Helping your team address their student loans can go a long way in removing some of that stress from their shoulders. And many companies are looking for creative and practical ways to do that.
Recruitment Through Better Financial Wellness
To recruit employees and provide some relief from the burden of school debt, an increasing number of businesses are offering student loan repayment assistance as a benefit. In 2016, the Society for Human Resource Management reported that 4% of companies offered it, with that share expected to rise in 2017. For example, PricewaterhouseCoopers allows both associates and senior associates up to $1,200 a year (and a maximum of $7,200 total) toward student loan debt. And Aetna offers many of their employees up to $2,000 a year (as much as $10,000 total) to repay student loans in a matching arrangement.

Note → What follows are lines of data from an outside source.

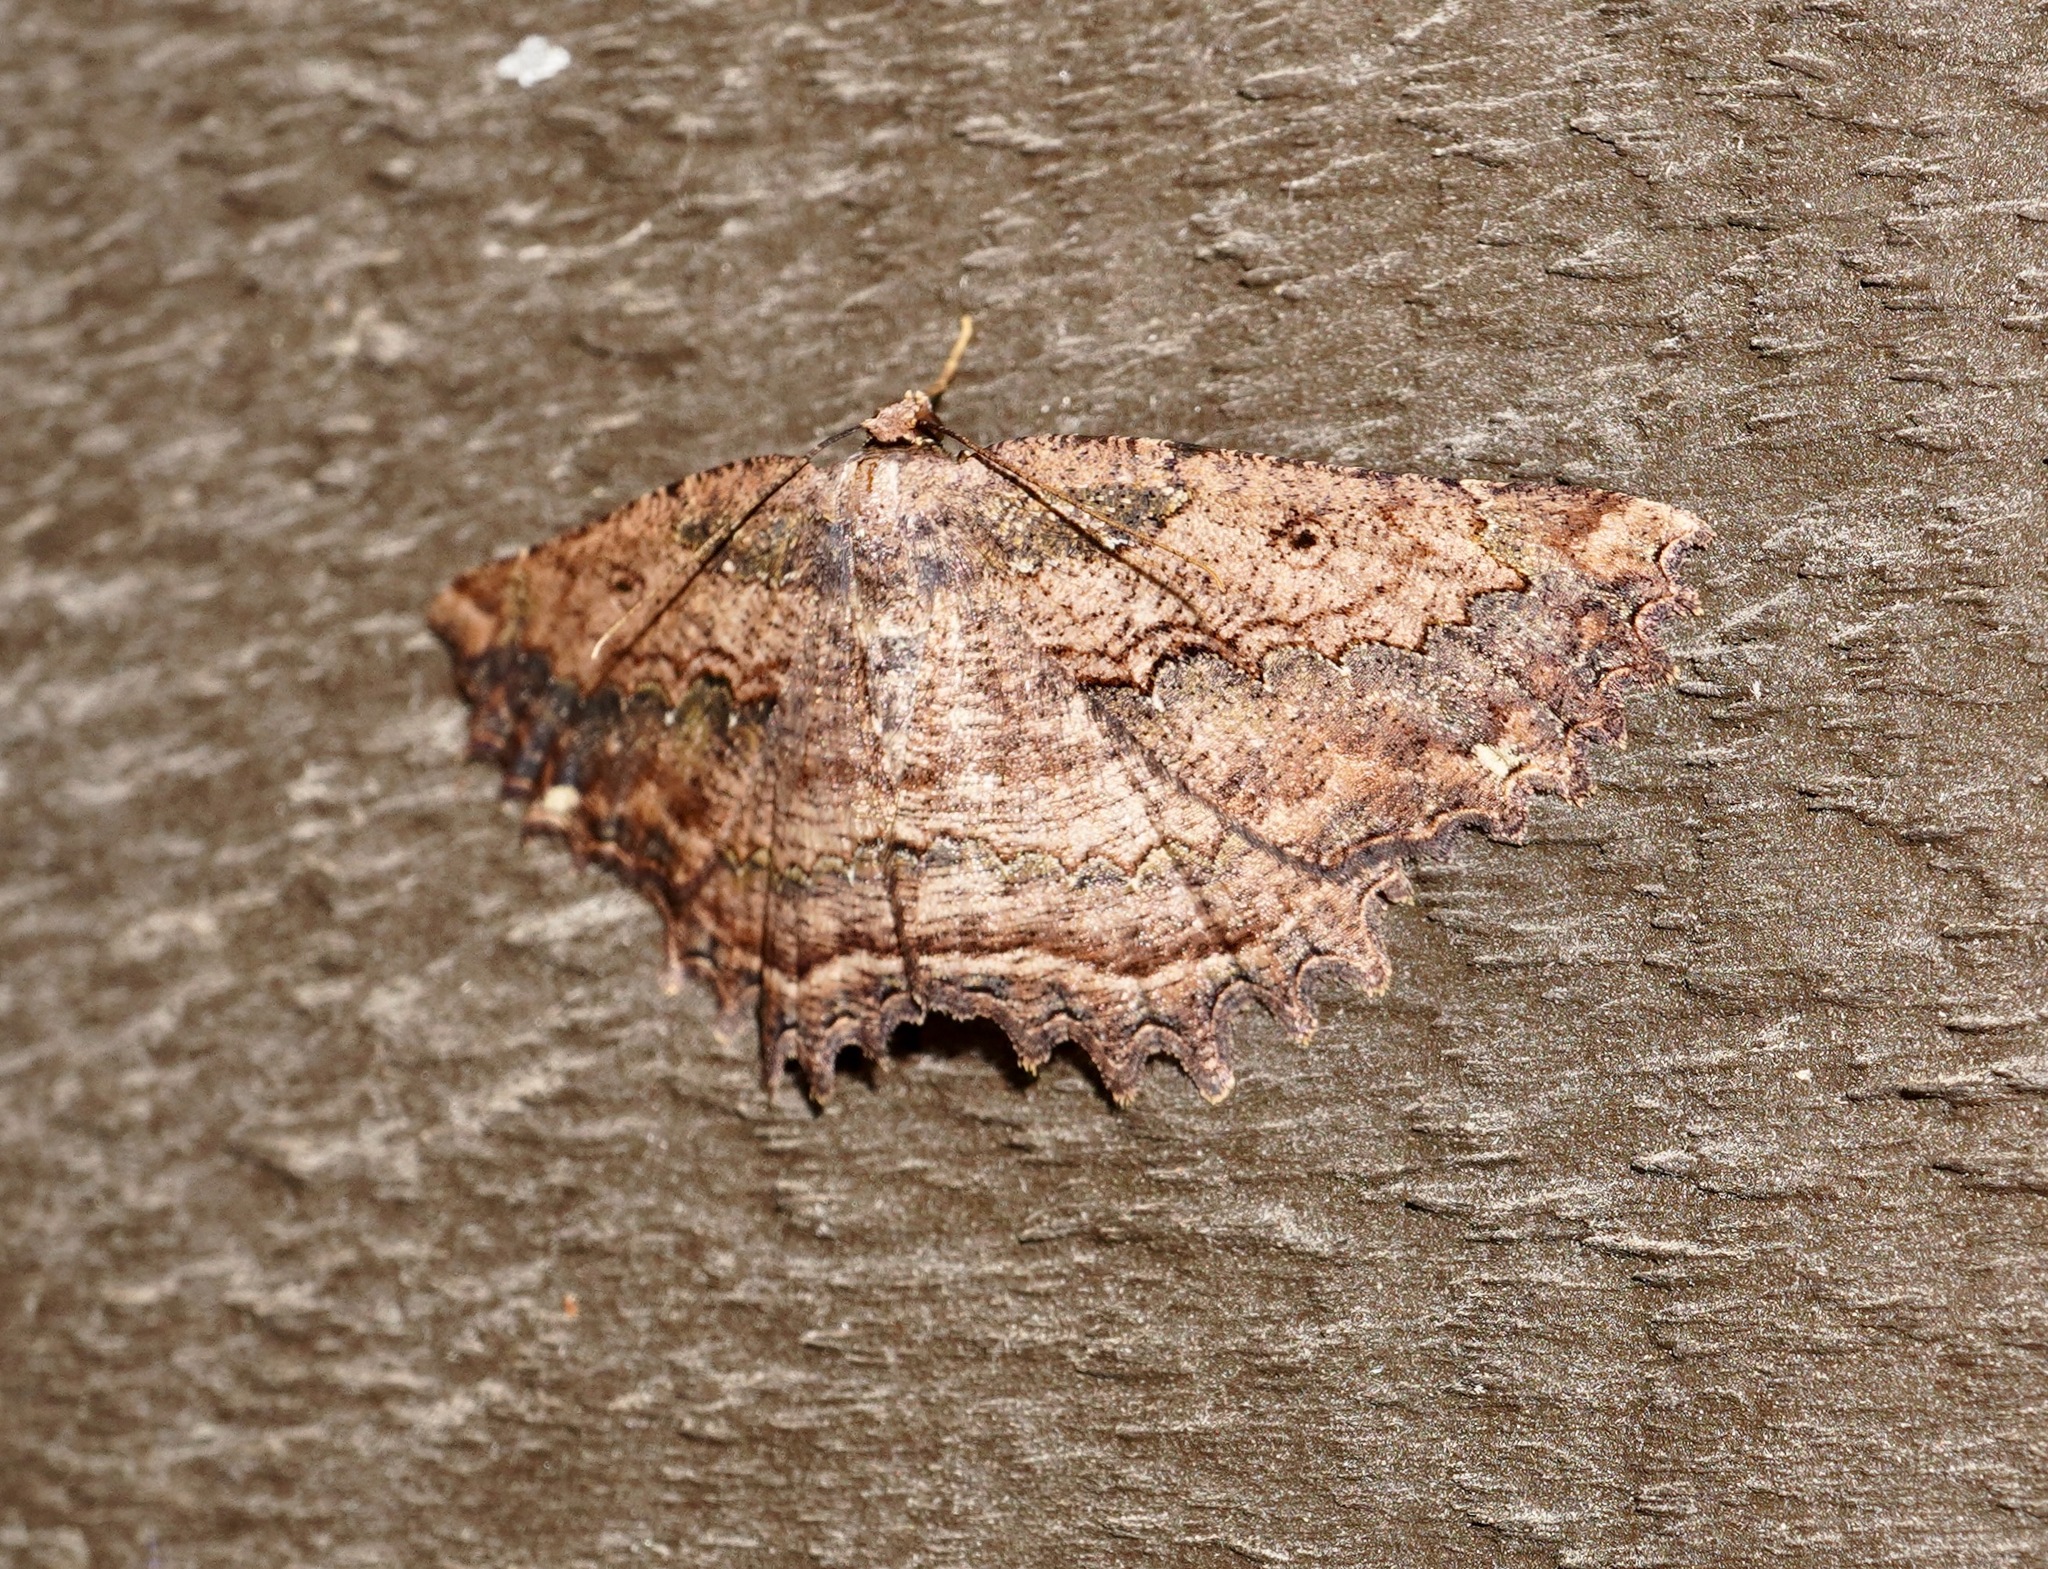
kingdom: Animalia
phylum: Arthropoda
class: Insecta
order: Lepidoptera
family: Geometridae
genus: Gellonia
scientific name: Gellonia pannularia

Helping employees pay off their student loans makes sense on at least two levels:
- Applicants value it. In a 2016 survey from Student Loan Hero, 77% of respondents said it’s important for a job offer to include a student loan repayment assistance benefit, and nearly two out of five said such a benefit is either “very important” or “extremely important.”
- Debt levels are inversely related to 401(k) investment. The faster your employees can get out of debt, the sooner they can get busy socking away money in your company’s retirement plan. That really matters when you realize that savings rate is by far the leading factor in ensuring workers have a healthy retirement.
Many employers are also now offering a financial wellness benefit, which helps not just younger workers, but all employees. This is a crucial benefit for new graduates who are likely in their first full-time position and learning how to budget and support themselves for the first time, all while saddled with massive student loans. Having loans loom over them for years will cripple their ability to build wealth, buy a house, and contribute to retirement. Throwing younger workers a lifeline will go a long way in ensuring they are productive economically in their careers.
Fostering Behavior Change
Starting a career in a large amount of debt can have a devastating effect on a worker’s well-being. Whether you choose to help your employees with loan repayment assistance or not, a financial wellness benefit is always a smart practice. And making debt reduction a part of that program will be integral in reducing financial stress and restoring a sense of hope.
As you think about how to grow or update your financial wellness benefit offerings, keep in mind the fundamental link between behavior change and results. By providing your employees with crystal clear teachings about how to get out of debt, budget well, and invest wisely, you can look forward to a stronger team and better business results.